I can confirm there is still a huge difference between h2c and h1.1 (using fortio - client and server are both net/http on localhost in this case) - go 1.24.5 and golang.org/x/net v0.42.0)

29k req/sec using h2c and 24 connections on my mac m3 69k req/sec using h1.1 and otherwise same

Image

these are POSTs with a small (14 bytes) payload

For GET it's not as bad: ~46k h2c, ~79k qps h1.1

This is with persistent connections

https://github.com/fortio/fortio if you want to reproduce / lmk how can I help

ps: 133k when using my own fast 1.1 client but same go echo server code; probably because of the 2 extra goroutines from net/http client (read and write copy loops) in addition to additional churn making requests and generic vs specialized parsing.

if someone has a non go efficient h2c echo server I could confirm it's only the client code (/config) that has an issue

I can also run bigger payload but even just a small POST is already dramatically worse

Comment From: jfgiorgi

I can confirm there is still a huge difference between h2c and h1.1 (using fortio - client and server are both net/http on localhost in this case) - go 1.24.5 and golang.org/x/net v0.42.0)

29k req/sec using h2c and 24 connections on my mac m3 69k req/sec using h1.1 and otherwise same

This issue is about transfert speed / throughput (bytes per sec or bits per sec) not requests per sec. These metrics are not related.

There are already tons of benchmarks, articles and tools about Go performance in terms of req/sec. Even a new http implementation :https://github.com/valyala/fasthttp

Comment From: ldemailly

This issue is about transfert speed / throughput (bytes per sec or bits per sec) not requests per sec. These metrics are not related.

I'm certainly not going to use fasthttp, the point of this issue is to highlight that net/http client is a lot slower for h2(c) than http1.1 - throughput for small requests is as important than for large requests and throughput and requests per second on persistent connections are related (throughput being (size of headers + size payload)*req/s).

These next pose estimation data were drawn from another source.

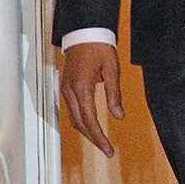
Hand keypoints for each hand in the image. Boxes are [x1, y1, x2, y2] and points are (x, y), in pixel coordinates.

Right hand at [61, 41, 122, 157]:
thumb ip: (114, 94)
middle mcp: (70, 91)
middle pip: (79, 123)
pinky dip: (81, 122)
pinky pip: (72, 111)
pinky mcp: (66, 87)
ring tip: (101, 142)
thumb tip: (119, 116)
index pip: (90, 120)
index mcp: (81, 87)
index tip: (109, 149)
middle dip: (93, 139)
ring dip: (86, 132)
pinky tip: (91, 127)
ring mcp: (65, 90)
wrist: (84, 33)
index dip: (99, 137)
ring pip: (74, 119)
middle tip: (107, 150)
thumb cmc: (99, 48)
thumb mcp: (112, 70)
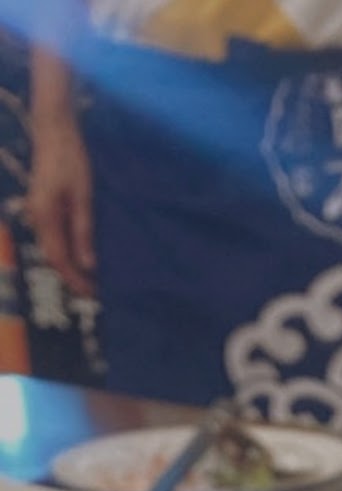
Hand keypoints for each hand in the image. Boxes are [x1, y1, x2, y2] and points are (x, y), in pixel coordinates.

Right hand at [29, 114, 94, 296]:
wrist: (54, 134)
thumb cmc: (72, 161)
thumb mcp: (84, 197)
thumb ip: (84, 231)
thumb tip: (88, 263)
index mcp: (45, 217)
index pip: (59, 258)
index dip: (74, 279)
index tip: (91, 295)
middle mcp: (36, 218)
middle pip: (52, 257)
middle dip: (71, 277)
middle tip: (93, 293)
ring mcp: (37, 212)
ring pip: (51, 248)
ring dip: (68, 266)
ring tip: (89, 280)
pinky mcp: (42, 207)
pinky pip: (52, 237)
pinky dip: (65, 251)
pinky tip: (80, 256)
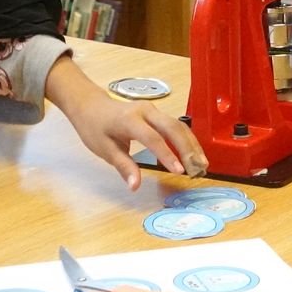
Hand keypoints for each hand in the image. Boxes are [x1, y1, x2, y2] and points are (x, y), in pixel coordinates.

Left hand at [44, 55, 205, 189]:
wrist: (90, 106)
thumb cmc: (95, 127)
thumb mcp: (105, 150)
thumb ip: (124, 167)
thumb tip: (136, 186)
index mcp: (130, 120)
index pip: (153, 138)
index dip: (167, 155)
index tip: (180, 171)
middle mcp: (145, 111)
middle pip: (173, 128)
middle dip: (188, 148)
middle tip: (198, 168)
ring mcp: (153, 110)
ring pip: (178, 125)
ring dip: (191, 144)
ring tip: (201, 163)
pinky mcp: (157, 114)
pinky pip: (175, 125)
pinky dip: (186, 139)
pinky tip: (193, 153)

I since checked using a different server (nghttpd2) to try to isolate client vs server issue, but that server is worse than go's performance wise.

Comment From: kgersen

Originaly I created this issue to track the speed of a single request. Relation between reqs/sec and throughput is not that simple because for instance of the tcp ramping and other factors.

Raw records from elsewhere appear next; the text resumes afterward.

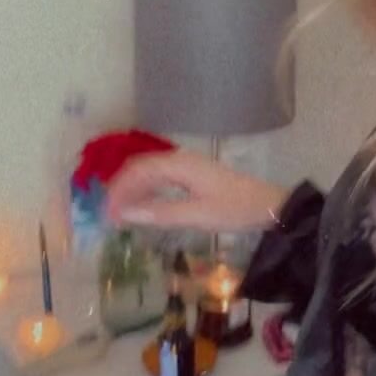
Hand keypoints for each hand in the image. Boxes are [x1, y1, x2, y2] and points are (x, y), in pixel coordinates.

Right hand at [104, 147, 289, 233]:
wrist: (269, 206)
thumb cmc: (235, 209)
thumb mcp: (198, 215)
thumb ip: (161, 213)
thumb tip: (126, 213)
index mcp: (180, 164)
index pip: (137, 171)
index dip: (118, 190)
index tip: (107, 213)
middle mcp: (180, 160)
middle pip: (140, 169)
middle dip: (121, 190)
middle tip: (108, 215)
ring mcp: (187, 166)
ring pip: (149, 173)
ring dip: (133, 191)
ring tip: (120, 213)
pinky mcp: (193, 175)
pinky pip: (161, 178)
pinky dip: (147, 191)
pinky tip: (142, 207)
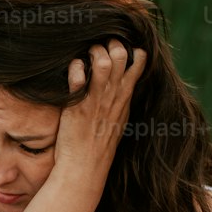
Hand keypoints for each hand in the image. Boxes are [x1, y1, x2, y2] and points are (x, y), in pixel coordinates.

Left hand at [53, 39, 146, 178]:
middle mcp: (112, 95)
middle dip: (108, 44)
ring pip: (102, 61)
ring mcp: (96, 100)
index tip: (116, 50)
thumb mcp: (118, 119)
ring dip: (92, 52)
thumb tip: (121, 83)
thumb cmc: (98, 144)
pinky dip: (74, 68)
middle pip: (120, 54)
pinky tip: (72, 71)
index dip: (129, 48)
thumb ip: (120, 99)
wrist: (85, 167)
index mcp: (124, 97)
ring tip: (84, 57)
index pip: (139, 61)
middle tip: (97, 49)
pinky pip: (78, 76)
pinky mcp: (78, 106)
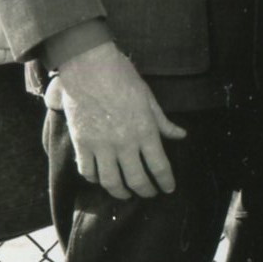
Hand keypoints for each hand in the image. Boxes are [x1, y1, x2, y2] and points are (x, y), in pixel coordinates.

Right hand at [47, 38, 187, 198]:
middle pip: (137, 179)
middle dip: (146, 191)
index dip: (166, 182)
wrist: (89, 67)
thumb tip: (181, 135)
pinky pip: (88, 170)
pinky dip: (95, 179)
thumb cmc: (123, 78)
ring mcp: (101, 145)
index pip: (160, 167)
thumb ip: (163, 122)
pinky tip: (101, 179)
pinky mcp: (81, 143)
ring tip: (126, 194)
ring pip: (111, 181)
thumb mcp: (150, 99)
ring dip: (120, 192)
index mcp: (145, 131)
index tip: (168, 189)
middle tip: (150, 194)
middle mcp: (124, 143)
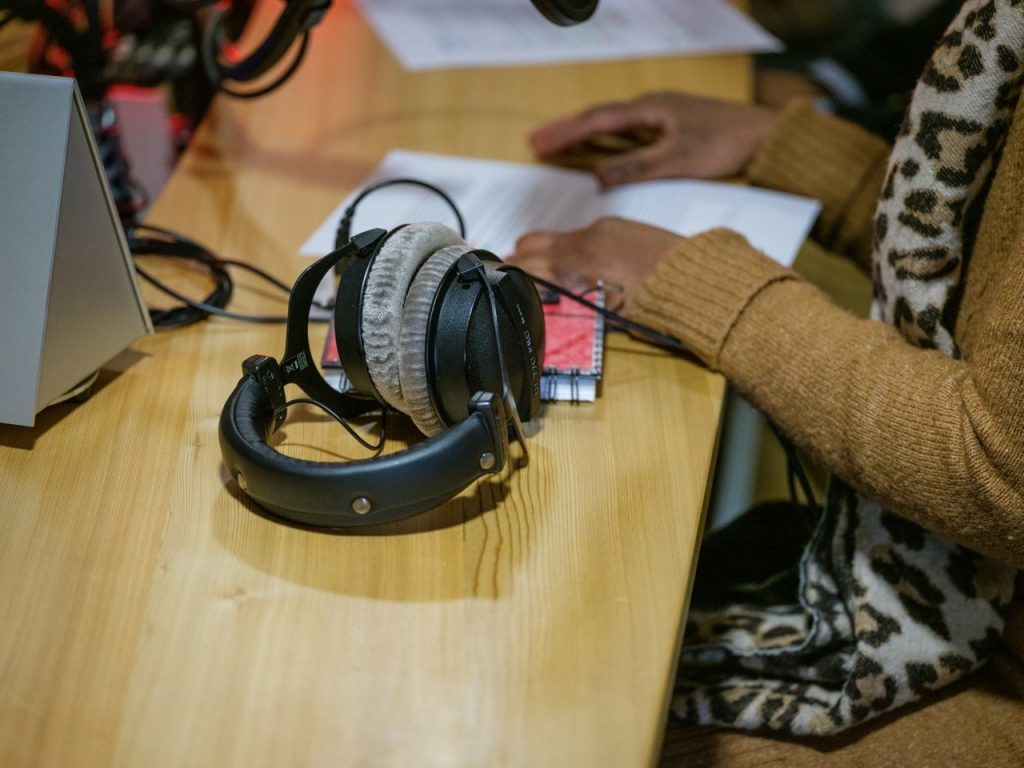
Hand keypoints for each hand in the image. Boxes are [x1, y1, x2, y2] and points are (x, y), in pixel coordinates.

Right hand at [508, 217, 680, 312]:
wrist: (702, 278)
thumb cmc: (661, 301)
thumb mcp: (613, 312)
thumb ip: (577, 303)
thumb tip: (555, 304)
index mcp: (583, 260)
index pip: (533, 265)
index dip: (512, 275)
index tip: (499, 281)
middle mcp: (589, 237)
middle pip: (535, 243)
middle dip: (519, 259)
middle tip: (507, 274)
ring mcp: (604, 228)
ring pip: (557, 236)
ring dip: (541, 251)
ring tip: (529, 266)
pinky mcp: (618, 226)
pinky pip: (579, 234)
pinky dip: (566, 246)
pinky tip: (569, 261)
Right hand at [530, 91, 779, 186]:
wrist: (764, 137)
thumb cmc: (726, 143)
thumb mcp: (677, 160)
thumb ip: (636, 168)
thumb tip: (597, 176)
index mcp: (650, 109)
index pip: (597, 120)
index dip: (566, 132)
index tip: (539, 141)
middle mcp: (652, 107)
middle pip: (599, 118)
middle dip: (566, 130)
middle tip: (536, 140)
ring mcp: (661, 116)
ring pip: (612, 124)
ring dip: (583, 134)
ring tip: (557, 143)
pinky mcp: (670, 127)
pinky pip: (628, 131)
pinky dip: (606, 139)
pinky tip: (599, 146)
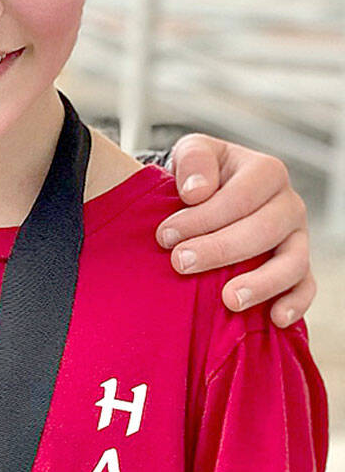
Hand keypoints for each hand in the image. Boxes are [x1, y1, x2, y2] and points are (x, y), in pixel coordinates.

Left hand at [156, 136, 312, 325]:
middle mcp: (288, 205)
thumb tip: (197, 192)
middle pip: (265, 229)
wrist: (208, 198)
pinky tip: (275, 318)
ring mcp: (296, 239)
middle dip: (221, 248)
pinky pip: (306, 287)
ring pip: (293, 262)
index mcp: (266, 173)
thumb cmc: (200, 178)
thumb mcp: (191, 153)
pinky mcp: (297, 269)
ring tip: (228, 299)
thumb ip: (194, 160)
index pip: (241, 196)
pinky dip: (295, 303)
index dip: (204, 217)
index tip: (165, 235)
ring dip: (262, 283)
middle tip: (181, 263)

If you want advertise your code or tool, it's fine but this issue should stay on single request throughput plz.

Comment From: ldemailly

I'm not advertising anything and was trying to help and not file duplicate issues when I stepped on h2c being over 2x slower than http1.1 but sure... I will file a separate request (maybe with commenters with less negative attitude)

Edit: and please edit your issue title to add the missing "single request throughput" instead of just "throughput", ty.